Dans une salle d’audience pleine à craquer de pancartes avec l’image d’Hernan Abriata, un jeune militant argentin séquestré en 1976 par la police pendant la dictature militaire (1976-1983), la cour d’appel de Versailles a remis au 19 octobre sa décision sur le sort de Mario Sandoval. Cela fait cinq ans que l’Argentine réclame l’extradition de cet ex-policier argentin, installé à Paris depuis 1985 et naturalisé français en 1997, soupçonné d’avoir participé à une centaine de crimes sous les ordres du régime du général Jorge Videla – dont l’enlèvement d’Hernan Abriata. Il est poursuivi à Buenos Aires pour des « crimes contre l’humanité, privation de liberté et torture ayant entraîné la mort ».

Lors de l’audience, jeudi 14 septembre, M. Sandoval a nié une énième fois les accusations qui fondent la requête d’extradition demandée en mars 2012 par le juge Sergio Torres, chargé de l’affaire dite « de l’Ecole de mécanique de la marine », un centre de rétention et torture de la junte militaire d’où quelque 5 000 opposants ont disparu.

Comme il l’avait fait devant la cour d’appel de Paris en 2014 et devant la Cour de cassation en 2015, l’avocat de la défense, Me Bertrand Lampidès, a insisté notamment sur la thèse de l’homonymie : son client ne serait pas le bourreau que l’Argentine réclame. Buenos Aires assure pourtant avoir présenté devant la justice française nombre d’éléments qui prouveraient le contraire, incluant son document d’identité, des photos et son ancien dossier personnel au sein de la police, lorsqu’il était officier.

La « disparition forcée » absente du code pénal

L’extradition avait été autorisée par la chambre d’instruction de la cour d’appel de Paris en mai 2014, puis freinée par un arrêt de la Cour de cassation en février 2015 et renvoyée devant la cour d’appel de Versailles pour être réexaminée. Ce qui faisait débat entre les magistrats : la « disparition forcée », considérée comme un crime contre l’humanité imprescriptible par l’Argentine et par la Convention contre les disparitions forcées adoptée par l’ONU en 2006 – dont la France est signataire – ne figure pas dans le code pénal français.

« L’audience [du 14 septembre] s’est très bien passée.

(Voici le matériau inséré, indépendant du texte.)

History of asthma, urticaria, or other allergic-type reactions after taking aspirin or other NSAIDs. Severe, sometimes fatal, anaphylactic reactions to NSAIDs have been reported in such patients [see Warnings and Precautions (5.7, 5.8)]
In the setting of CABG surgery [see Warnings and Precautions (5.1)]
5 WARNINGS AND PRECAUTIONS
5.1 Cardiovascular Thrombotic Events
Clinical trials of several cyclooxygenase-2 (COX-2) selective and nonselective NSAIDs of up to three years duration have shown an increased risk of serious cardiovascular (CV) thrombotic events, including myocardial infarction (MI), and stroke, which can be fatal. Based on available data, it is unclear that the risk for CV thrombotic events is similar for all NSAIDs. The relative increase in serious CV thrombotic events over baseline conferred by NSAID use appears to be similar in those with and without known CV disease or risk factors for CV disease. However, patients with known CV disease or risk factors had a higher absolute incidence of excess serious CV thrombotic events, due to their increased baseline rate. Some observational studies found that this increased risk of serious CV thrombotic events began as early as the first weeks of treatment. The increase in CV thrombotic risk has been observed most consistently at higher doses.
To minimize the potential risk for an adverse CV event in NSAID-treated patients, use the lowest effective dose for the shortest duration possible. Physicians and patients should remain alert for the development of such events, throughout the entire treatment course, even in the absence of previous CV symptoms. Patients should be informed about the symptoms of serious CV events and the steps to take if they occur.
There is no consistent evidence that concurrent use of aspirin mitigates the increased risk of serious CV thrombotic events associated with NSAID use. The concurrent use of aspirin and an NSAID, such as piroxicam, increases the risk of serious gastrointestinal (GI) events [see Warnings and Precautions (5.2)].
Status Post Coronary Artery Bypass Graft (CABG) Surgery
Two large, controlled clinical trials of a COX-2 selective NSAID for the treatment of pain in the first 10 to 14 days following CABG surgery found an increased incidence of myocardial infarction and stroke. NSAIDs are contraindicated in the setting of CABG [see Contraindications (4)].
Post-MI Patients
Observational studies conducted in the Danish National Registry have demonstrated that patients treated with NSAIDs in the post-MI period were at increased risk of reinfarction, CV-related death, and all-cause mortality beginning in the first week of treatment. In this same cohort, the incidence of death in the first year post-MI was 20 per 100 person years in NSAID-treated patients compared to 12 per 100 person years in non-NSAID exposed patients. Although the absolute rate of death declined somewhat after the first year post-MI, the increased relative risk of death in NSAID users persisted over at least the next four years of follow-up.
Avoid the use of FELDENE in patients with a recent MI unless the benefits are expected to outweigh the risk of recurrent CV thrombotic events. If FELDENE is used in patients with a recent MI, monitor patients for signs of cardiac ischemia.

La présidente a fait un résumé excellent, ce qui laisse deviner qu’elle est très sensible au dossier », a estimé de son coté Me Sophie Thonon-Wesfreid, l’avocate de l’Etat argentin, se montrant optimiste quant à la possibilité d’un avis favorable de la cour le 19 octobre. Cet avis ne sera probablement pas le définitif, prévient néanmoins l’avocate, puisque M. Sandoval peut encore saisir d’autres instances, telles que le Conseil d’Etat, pour éviter de comparaître devant la justice argentine.

Le 8 septembre, des enseignants-chercheurs de l’Institut des hautes études de l’Amérique latine – où Mario Sandoval a donné des cours de relations internationales entre 1999 et 2005 –, ont adressé une lettre à la cour d’appel de Versailles pour lui demander d’autoriser son extradition. « Nous déplorons que M. Mario Alfredo Sandoval, ayant joui d’une complète impunité après la chute de la dictature, ait été amené par le passé à enseigner à l’Iheal en tant qu’intervenant extérieur, écrivent-ils. Ceci est contraire à toute l’histoire de l’Iheal, qui a accueilli de nombreux exilés de régimes autoritaires latino-américains et continue d’être un refuge contre toutes les persécutions. »

Le 22 mai, la famille d’Hernan Abriata avait également remis une lettre à l’ambassadeur français à Buenos Aires, demandant à Emmanuel Macron d’intercéder pour que Mario Sandoval réponde aux accusations à son encontre devant la justice argentine.